Task statement => Where "beige" appears in a line of the entries below, that line should be copied.

Listed entries =>
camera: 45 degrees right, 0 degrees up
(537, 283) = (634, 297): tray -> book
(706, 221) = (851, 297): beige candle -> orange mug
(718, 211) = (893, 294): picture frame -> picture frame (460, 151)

==

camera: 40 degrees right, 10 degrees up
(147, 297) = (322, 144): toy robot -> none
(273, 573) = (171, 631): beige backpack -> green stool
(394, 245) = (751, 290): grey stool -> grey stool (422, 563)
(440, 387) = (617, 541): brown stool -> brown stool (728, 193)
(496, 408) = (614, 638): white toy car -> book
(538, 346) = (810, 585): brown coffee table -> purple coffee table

...

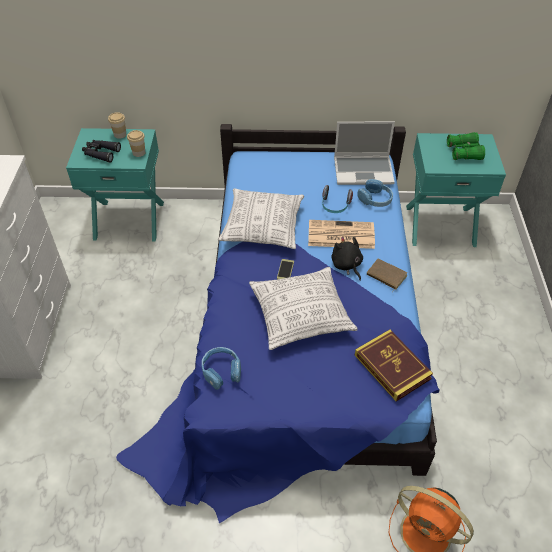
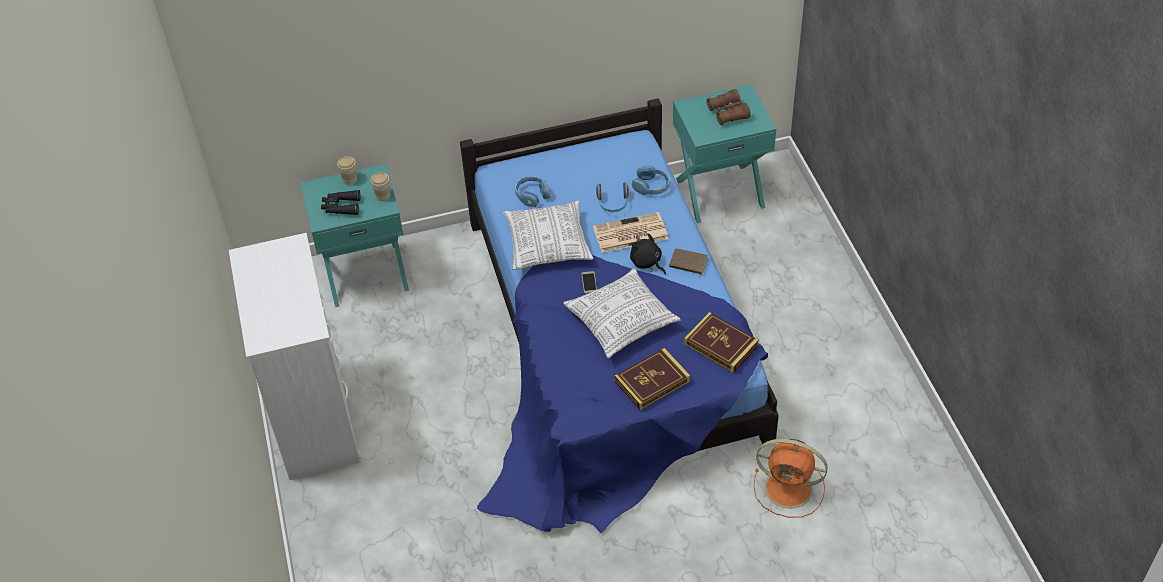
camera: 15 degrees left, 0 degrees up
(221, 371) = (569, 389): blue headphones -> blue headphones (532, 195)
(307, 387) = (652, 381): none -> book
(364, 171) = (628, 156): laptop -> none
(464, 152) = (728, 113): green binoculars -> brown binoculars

Response to this exercise =>
(706, 221) = (851, 297): beige candle -> orange mug
(273, 573) = (171, 631): beige backpack -> green stool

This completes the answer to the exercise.